In this case we increase the n_init to avoid finding a sub-optimal local minimum. 

In [19]:
for i in [ 1, 2, 3, 4, 5, 6, 7, 8, 9, 10]:
    y_preds = KMeans(n_clusters=3, n_init=i, random_state=random_state).fit_predict(X_filtered, y_filtered)
    n , size = np.unique(y_preds, return_counts=True)
    print(f'n_init: {i} , Number of elements assigned to each cluster: {size}')

n, true_size = np.unique(y_filtered, return_counts=True)
print(f'True number of elements assigned to each cluster : {true_size}')

n_init: 1 , Number of elements assigned to each cluster: [249 110 251]
n_init: 2 , Number of elements assigned to each cluster: [249 110 251]
n_init: 3 , Number of elements assigned to each cluster: [249 110 251]
n_init: 4 , Number of elements assigned to each cluster: [249 110 251]
n_init: 5 , Number of elements assigned to each cluster: [249 110 251]
n_init: 6 , Number of elements assigned to each cluster: [500 100  10]
n_init: 7 , Number of elements assigned to each cluster: [500 100  10]
n_init: 8 , Number of elements assigned to each cluster: [500 100  10]
n_init: 9 , Number of elements assigned to each cluster: [500 100  10]
n_init: 10 , Number of elements assigned to each cluster: [500 100  10]
True number of elements assigned to each cluster : [500 100  10]



* If we ask for `k` clusters the Kmeans will put the data into `k` clusters 
* **CAUTION** : `Non-optimal number of clusters`:<br>
In a real world setting there is no uniquely defined true number of clusters. An appropriate number of clusters has to be decided from data-based criteria and knowledge of the intended goal.

* `Anisotropically distributed blobs`: k-means consists of minimizing sample’s euclidean distances to the centroid of the cluster they are assigned to. As a consequence, k-means is more appropriate for clusters that are isotropic and normally distributed (i.e. spherical gaussians).

* `Unequal variance`: k-means is equivalent to taking the maximum likelihood estimator for a “mixture” of k gaussian distributions with the **same variances but with possibly different means**.
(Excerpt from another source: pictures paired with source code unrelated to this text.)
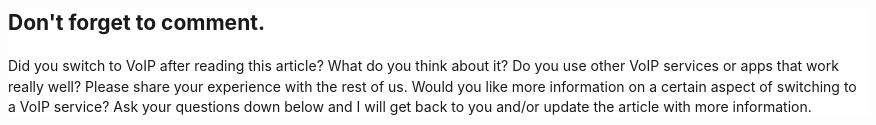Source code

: ## Don't forget to comment.
Did you switch to VoIP after reading this article? What do you think about it? Do you use other VoIP services or apps that work really well? Please share your experience with the rest of us.
Would you like more information on a certain aspect of switching to a VoIP service? Ask your questions down below and I will get back to you and/or update the article with more information.
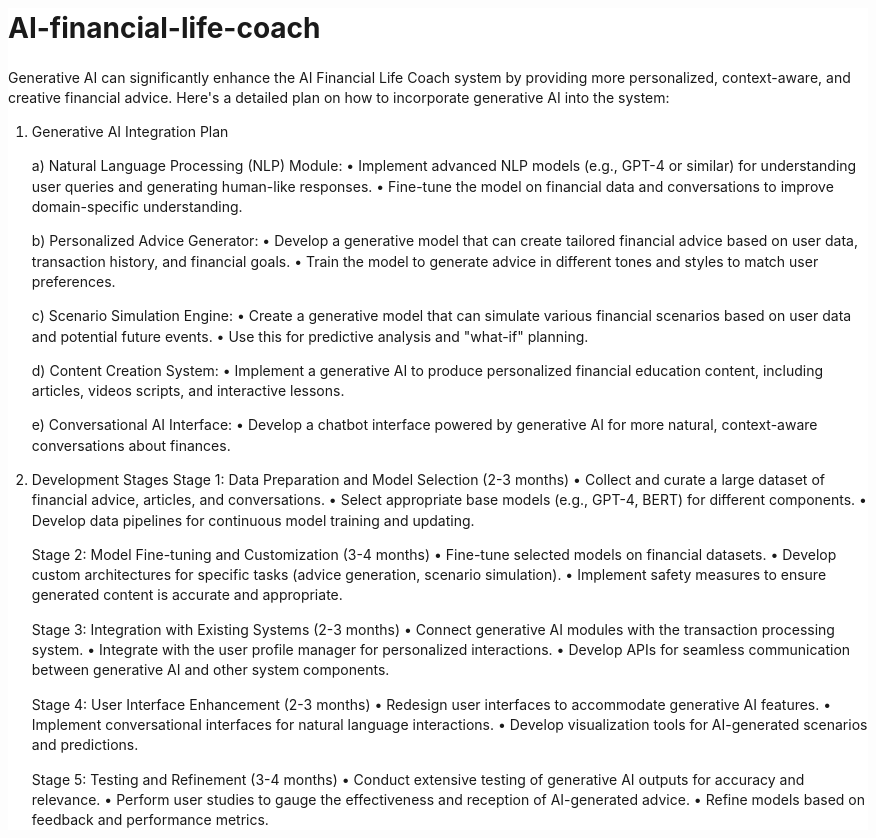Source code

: # AI-financial-life-coach
Generative AI can significantly enhance the AI Financial Life Coach system by providing more personalized, context-aware, and creative financial advice. Here's a detailed plan on how to incorporate generative AI into the system:

1.	Generative AI Integration Plan
   
    a) Natural Language Processing (NLP) Module:
    •	Implement advanced NLP models (e.g., GPT-4 or similar) for understanding user queries and generating human-like responses.
    •	Fine-tune the model on financial data and conversations to improve domain-specific understanding.
  	
    b) Personalized Advice Generator:
    •	Develop a generative model that can create tailored financial advice based on user data, transaction history, and financial goals.
    •	Train the model to generate advice in different tones and styles to match user preferences.
  	
    c) Scenario Simulation Engine:
    •	Create a generative model that can simulate various financial scenarios based on user data and potential future events.
    •	Use this for predictive analysis and "what-if" planning.
  	
    d) Content Creation System:
    •	Implement a generative AI to produce personalized financial education content, including articles, videos scripts, and interactive lessons.
  	
    e) Conversational AI Interface:
    •	Develop a chatbot interface powered by generative AI for more natural, context-aware conversations about finances.

   
3.	Development Stages
    Stage 1: Data Preparation and Model Selection (2-3 months)
    •	Collect and curate a large dataset of financial advice, articles, and conversations.
    •	Select appropriate base models (e.g., GPT-4, BERT) for different components.
    •	Develop data pipelines for continuous model training and updating.
  	
    Stage 2: Model Fine-tuning and Customization (3-4 months)
    •	Fine-tune selected models on financial datasets.
    •	Develop custom architectures for specific tasks (advice generation, scenario simulation).
    •	Implement safety measures to ensure generated content is accurate and appropriate.
  	
    Stage 3: Integration with Existing Systems (2-3 months)
    •	Connect generative AI modules with the transaction processing system.
    •	Integrate with the user profile manager for personalized interactions.
    •	Develop APIs for seamless communication between generative AI and other system components.
  	
    Stage 4: User Interface Enhancement (2-3 months)
    •	Redesign user interfaces to accommodate generative AI features.
    •	Implement conversational interfaces for natural language interactions.
    •	Develop visualization tools for AI-generated scenarios and predictions.
  	
    Stage 5: Testing and Refinement (3-4 months)
    •	Conduct extensive testing of generative AI outputs for accuracy and relevance.
    •	Perform user studies to gauge the effectiveness and reception of AI-generated advice.
    •	Refine models based on feedback and performance metrics.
* `Unevenly sized blobs`: there is no theoretical result about k-means that states that it requires similar cluster sizes to perform well, yet **minimizing euclidean distances does mean that the more sparse and high-dimensional the problem is, the higher is the need to run the algorithm with different centroid seeds to ensure a global minimal inertia**.

#### In high-dimensional spaces, Euclidean distances tend to become inflated . Running a dimensionality reduction algorithm prior to k-means clustering can alleviate this problem and speed up the computations

#### In the case where clusters are known to be isotropic, have similar variance and are not too sparse, the k-means algorithm is quite effective and is one of the fastest clustering algorithms available. 

#### This advantage is lost if one has to restart it several times to avoid convergence to a local minimum.